Com uma ajudinha de Peterson, a conversa, que já era profunda aos 11 minutos, então avançou para um debate sobre sacrifício, ato defendido pelo psicólogo canadense como uma maneira nobre para alcançar “algo de maior valor”. Para ele, a falha de Jenkins com seu filme antes de The Chosen exemplifica muito bem a relação entre Deus e Caim, explorada no livro We Who Wrestle with God. Afinal, foi só com o fracasso nas bilheterias que Jenkins decidiu seguir o que sentia e fazer um seriado sobre a história de Jesus Cristo.
“Deus diz a Caim que, se ele oferecesse o seu melhor, ele seria aceito.
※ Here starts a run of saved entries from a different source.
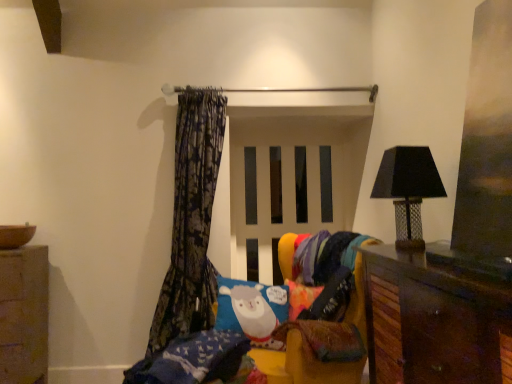
Measure the distance between point (163, 357) and camera.

Point (163, 357) and camera are 1.77 meters apart.

The width and height of the screenshot is (512, 384). What do you see at coordinates (275, 326) in the screenshot?
I see `soft plush bed at center` at bounding box center [275, 326].

Locate an element on the screen. Image resolution: width=512 pixels, height=384 pixels. dark floral fabric curtain at left is located at coordinates (191, 220).

From a real-world perspective, is smooth stone cabinet at lower left beneath multicolored knitted blanket at lower right?

Yes, from a real-world perspective, smooth stone cabinet at lower left is beneath multicolored knitted blanket at lower right.

Which of these two, smooth stone cabinet at lower left or multicolored knitted blanket at lower right, is bigger?

Bigger between the two is smooth stone cabinet at lower left.

Is smooth stone cabinet at lower left aimed at multicolored knitted blanket at lower right?

No, smooth stone cabinet at lower left is not oriented towards multicolored knitted blanket at lower right.

From a real-world perspective, which is physically below, smooth stone cabinet at lower left or dark floral fabric curtain at left?

From a 3D spatial view, smooth stone cabinet at lower left is below.

Between smooth stone cabinet at lower left and dark floral fabric curtain at left, which one has smaller width?

dark floral fabric curtain at left is thinner.

In terms of height, does smooth stone cabinet at lower left look taller or shorter compared to dark floral fabric curtain at left?

Clearly, smooth stone cabinet at lower left is shorter compared to dark floral fabric curtain at left.

Considering the sizes of objects smooth stone cabinet at lower left and brown wooden cabinet at lower right in the image provided, who is taller, smooth stone cabinet at lower left or brown wooden cabinet at lower right?

Standing taller between the two is smooth stone cabinet at lower left.

Which is behind, smooth stone cabinet at lower left or brown wooden cabinet at lower right?

smooth stone cabinet at lower left is behind.

Looking at their sizes, would you say smooth stone cabinet at lower left is wider or thinner than brown wooden cabinet at lower right?

Clearly, smooth stone cabinet at lower left has more width compared to brown wooden cabinet at lower right.

Is dark floral fabric curtain at left in front of or behind multicolored knitted blanket at lower right in the image?

Visually, dark floral fabric curtain at left is located behind multicolored knitted blanket at lower right.

Does point (180, 295) come behind point (336, 255)?

Yes, point (180, 295) is behind point (336, 255).

Between dark floral fabric curtain at left and multicolored knitted blanket at lower right, which one has less height?

Standing shorter between the two is multicolored knitted blanket at lower right.

How different are the orientations of dark floral fabric curtain at left and multicolored knitted blanket at lower right in degrees?

The angle between the facing direction of dark floral fabric curtain at left and the facing direction of multicolored knitted blanket at lower right is 55.7 degrees.

Is multicolored knitted blanket at lower right to the left of smooth stone cabinet at lower left from the viewer's perspective?

No, multicolored knitted blanket at lower right is not to the left of smooth stone cabinet at lower left.

Is multicolored knitted blanket at lower right facing away from smooth stone cabinet at lower left?

No, smooth stone cabinet at lower left is not at the back of multicolored knitted blanket at lower right.

The height and width of the screenshot is (384, 512). In the image, there is a multicolored knitted blanket at lower right. What are the coordinates of `cabinetry below it (from a real-world perspective)` in the screenshot? It's located at (24, 315).

What's the angular difference between multicolored knitted blanket at lower right and smooth stone cabinet at lower left's facing directions?

53.8 degrees separate the facing orientations of multicolored knitted blanket at lower right and smooth stone cabinet at lower left.

From their relative heights in the image, would you say dark floral fabric curtain at left is taller or shorter than soft plush bed at center?

Clearly, dark floral fabric curtain at left is taller compared to soft plush bed at center.

From a real-world perspective, does dark floral fabric curtain at left sit lower than soft plush bed at center?

Actually, dark floral fabric curtain at left is physically above soft plush bed at center in the real world.

Is dark floral fabric curtain at left positioned in front of soft plush bed at center?

No, it is not.

Does point (203, 176) come in front of point (140, 361)?

Yes, point (203, 176) is in front of point (140, 361).

Is dark floral fabric curtain at left touching black mesh lampshade at right?

No, dark floral fabric curtain at left is not next to black mesh lampshade at right.

Looking at this image, which object is positioned more to the left, dark floral fabric curtain at left or black mesh lampshade at right?

From the viewer's perspective, dark floral fabric curtain at left appears more on the left side.

Do you think dark floral fabric curtain at left is within black mesh lampshade at right, or outside of it?

dark floral fabric curtain at left lies outside black mesh lampshade at right.

Find the location of a particular element. This screenshot has height=384, width=512. cabinetry behind the multicolored knitted blanket at lower right is located at coordinates (24, 315).

Locate an element on the screen. The image size is (512, 384). cabinetry on the left side of dark floral fabric curtain at left is located at coordinates (24, 315).

Considering their positions, is brown wooden cabinet at lower right positioned further to black mesh lampshade at right than multicolored knitted blanket at lower right?

The object further to black mesh lampshade at right is multicolored knitted blanket at lower right.

When comparing their distances from dark floral fabric curtain at left, does smooth stone cabinet at lower left or brown wooden cabinet at lower right seem closer?

smooth stone cabinet at lower left is closer to dark floral fabric curtain at left.

Based on their spatial positions, is smooth stone cabinet at lower left or soft plush bed at center further from multicolored knitted blanket at lower right?

smooth stone cabinet at lower left is positioned further to the anchor multicolored knitted blanket at lower right.

Which object lies further to the anchor point multicolored knitted blanket at lower right, dark floral fabric curtain at left or black mesh lampshade at right?

Based on the image, dark floral fabric curtain at left appears to be further to multicolored knitted blanket at lower right.

From the image, which object appears to be nearer to dark floral fabric curtain at left, multicolored knitted blanket at lower right or soft plush bed at center?

Based on the image, soft plush bed at center appears to be nearer to dark floral fabric curtain at left.

From the image, which object appears to be farther from black mesh lampshade at right, multicolored knitted blanket at lower right or soft plush bed at center?

The object further to black mesh lampshade at right is soft plush bed at center.

When comparing their distances from multicolored knitted blanket at lower right, does black mesh lampshade at right or brown wooden cabinet at lower right seem closer?

The object closer to multicolored knitted blanket at lower right is black mesh lampshade at right.

From the image, which object appears to be nearer to smooth stone cabinet at lower left, black mesh lampshade at right or brown wooden cabinet at lower right?

brown wooden cabinet at lower right is closer to smooth stone cabinet at lower left.

This screenshot has width=512, height=384. Identify the location of bed between smooth stone cabinet at lower left and black mesh lampshade at right. (275, 326).

Find the location of a particular element. fabric between dark floral fabric curtain at left and black mesh lampshade at right from left to right is located at coordinates (322, 274).

The width and height of the screenshot is (512, 384). Identify the location of bed located between dark floral fabric curtain at left and black mesh lampshade at right in the left-right direction. (275, 326).

The width and height of the screenshot is (512, 384). I want to click on lamp positioned between brown wooden cabinet at lower right and dark floral fabric curtain at left from near to far, so click(408, 185).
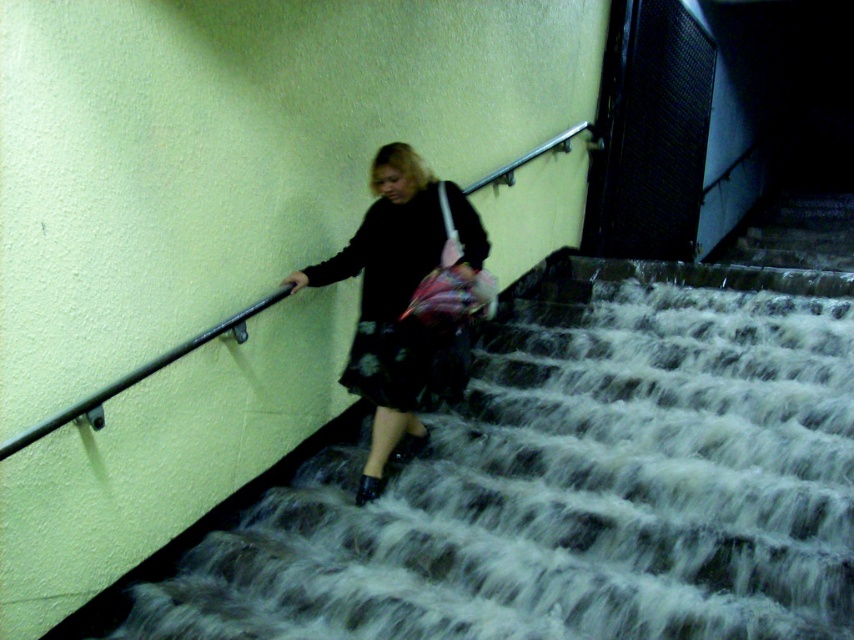
Question: Which object appears closest to the camera in this image?

Choices:
 (A) matte black dress at center
 (B) smooth concrete stairs at center

Answer: (B)

Question: Can you confirm if smooth concrete stairs at center is smaller than matte black dress at center?

Choices:
 (A) no
 (B) yes

Answer: (A)

Question: Does smooth concrete stairs at center have a smaller size compared to matte black dress at center?

Choices:
 (A) yes
 (B) no

Answer: (B)

Question: Can you confirm if smooth concrete stairs at center is positioned below matte black dress at center?

Choices:
 (A) yes
 (B) no

Answer: (A)

Question: Which point is closer to the camera?

Choices:
 (A) smooth concrete stairs at center
 (B) matte black dress at center

Answer: (A)

Question: Which object is closer to the camera taking this photo?

Choices:
 (A) matte black dress at center
 (B) smooth concrete stairs at center

Answer: (B)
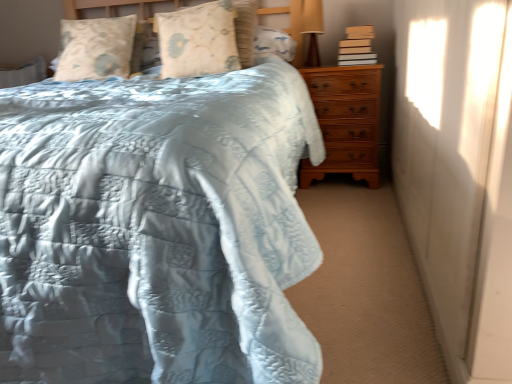
Question: In terms of height, does light blue quilted bed at center look taller or shorter compared to white matte curtain at right?

Choices:
 (A) tall
 (B) short

Answer: (A)

Question: From the image's perspective, is light blue quilted bed at center located above or below white matte curtain at right?

Choices:
 (A) below
 (B) above

Answer: (B)

Question: Which of these objects is positioned closest to the light brown cardboard book at upper right?

Choices:
 (A) floral-patterned fabric pillow at upper center, positioned as the first pillow in right-to-left order
 (B) light blue quilted bed at center
 (C) matte brown table lamp at upper right
 (D) white matte curtain at right
 (E) light beige fabric pillow at upper left, which is counted as the second pillow, starting from the right

Answer: (C)

Question: Based on their relative distances, which object is nearer to the white matte curtain at right?

Choices:
 (A) light beige fabric pillow at upper left, which is counted as the second pillow, starting from the right
 (B) matte brown table lamp at upper right
 (C) light blue quilted bed at center
 (D) floral-patterned fabric pillow at upper center, the 2th pillow positioned from the left
 (E) brown wooden chest of drawers at right

Answer: (C)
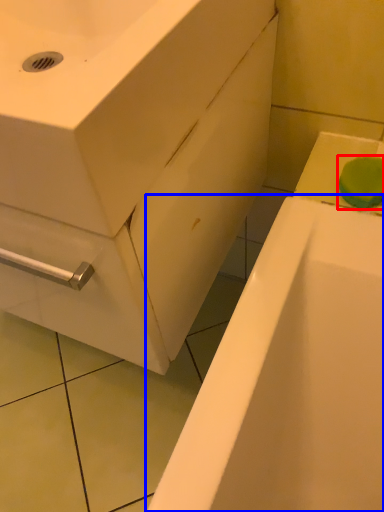
Question: Which point is further to the camera, soap (highlighted by a red box) or bathtub (highlighted by a blue box)?

Choices:
 (A) soap
 (B) bathtub

Answer: (B)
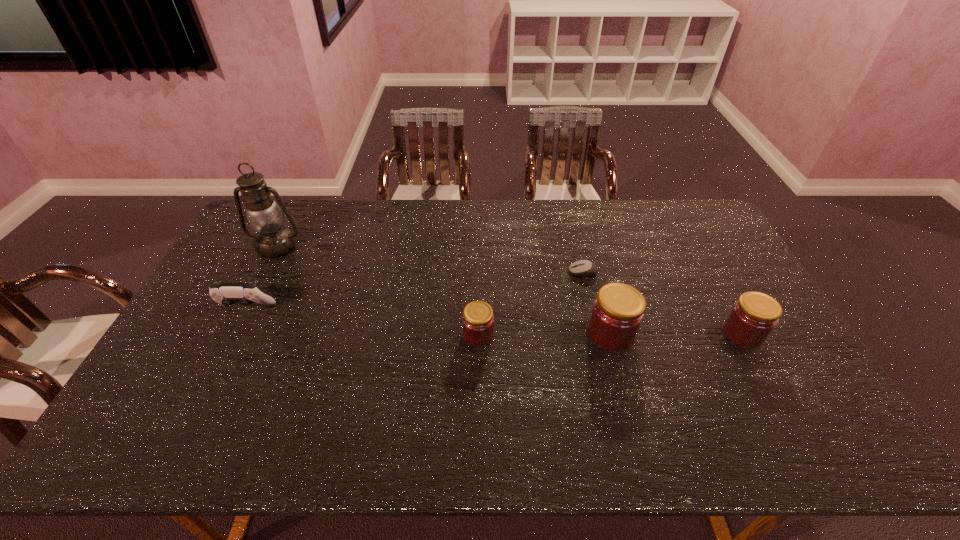
Find the location of a particular element. This screenshot has height=540, width=960. control is located at coordinates (226, 294).

You are a GUI agent. You are given a task and a screenshot of the screen. Output one action in this format:
    pyautogui.click(x=<x>, y=<y>)
    Task: Click on the free space located 0.080m on the left of the fourth object from right to left
    The width and height of the screenshot is (960, 540).
    Given the screenshot: What is the action you would take?
    tap(434, 335)

Where is `vacant space located on the left of the second jam from right to left`? vacant space located on the left of the second jam from right to left is located at coordinates (558, 334).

Então, a mensagem Dele é a que Caim está fracassando somente por não dar o seu melhor. E o que seria o melhor? No seu caso, foi seguir a sua intuição quanto à escrita do roteiro [de The Chosen]. E também de se tornar mais humilde e não fazer todo o jogo de Hollywood. E depois disso tudo, finalmente perceber, que é bom no que faz e que as pessoas estão respondendo positivamente à isso. Que outros indicativos do que é “o melhor” você poderia ter?”, sintetiza Peterson.
Via de mão dupla
Visivelmente emocionado com o apontamento do psicólogo, Jenkins sentiu que a conversa valeu a pena. Tanto que, após a publicação dela no YouTube, fez um post no Instagram afirmando que aquele foi “um dos melhores dias de sua carreira”. Mas o bate-papo também indica ter trazido alguns esclarecimentos para Jordan Peterson.
Desde que se aproximou do cristianismo, efeito da conversão da sua esposa, Tammy Peterson, em março deste ano, o canadense foi cobrado por teólogos e fãs para que se posicionasse mais claramente a respeito de suas crenças. E foi com o bate-papo direto e honesto com Jenkins que ele foi capaz de esclarecer isso.
“Acho que eu nunca fui um ateu, porque nunca me senti confiante o suficiente em minha dúvida [sobre a existência de Deus] para proclamar isso como uma virtude. No mínimo, eu me sentia certo de que não sabia o que diabos estava acontecendo. Há outra coisa que mitigou essa possibilidade: eu acredito no mal desde muito jovem. E se você acredita no mal, você acredita no bem por ser o oposto do mal”, revelou Peterson após ser questionado sobre sua fé pelo próprio Jenkins.
Outro ponto que marca a aproximação de Peterson com o cristianismo é o fato de ser um fã de The Chosen. “Sempre desconfio de entretenimento com temática religiosa porque tem aquele elemento propagandístico de cooptação, mesmo que, hipoteticamente, seja por uma boa causa, me revolta”, diz ele. “The Chosen não faz isso. Eu gostei de assistir, em parte, pelo fato de ser bem-sucedida na base de sua habilidade de contar uma história.”
Independentemente de suas crenças religiosas, Jordan Peterson e Dallas Jenkins são bons exemplos, dentro da indústria cultural, de pessoas capazes de levarem os ensinamentos do cristianismo a pessoas que ainda podem e precisam se abrir mais à Deus.
Inclusive, o próprio cineasta resume bem esse papel de ambos durante o podcast: “Há uma parábola que Jesus conta nas escrituras sobre as redes. Ele diz que o trabalho do pescador é juntar os peixes, separar os bons dos podres e os jogar de volta. Acho que é isso que sou, um coletor. Eu coloco os peixes na rede e deixo Deus descobrir qual será o resultado disso. Não estou tentando converter as pessoas com a série, mesmo que isso seja algo comum.”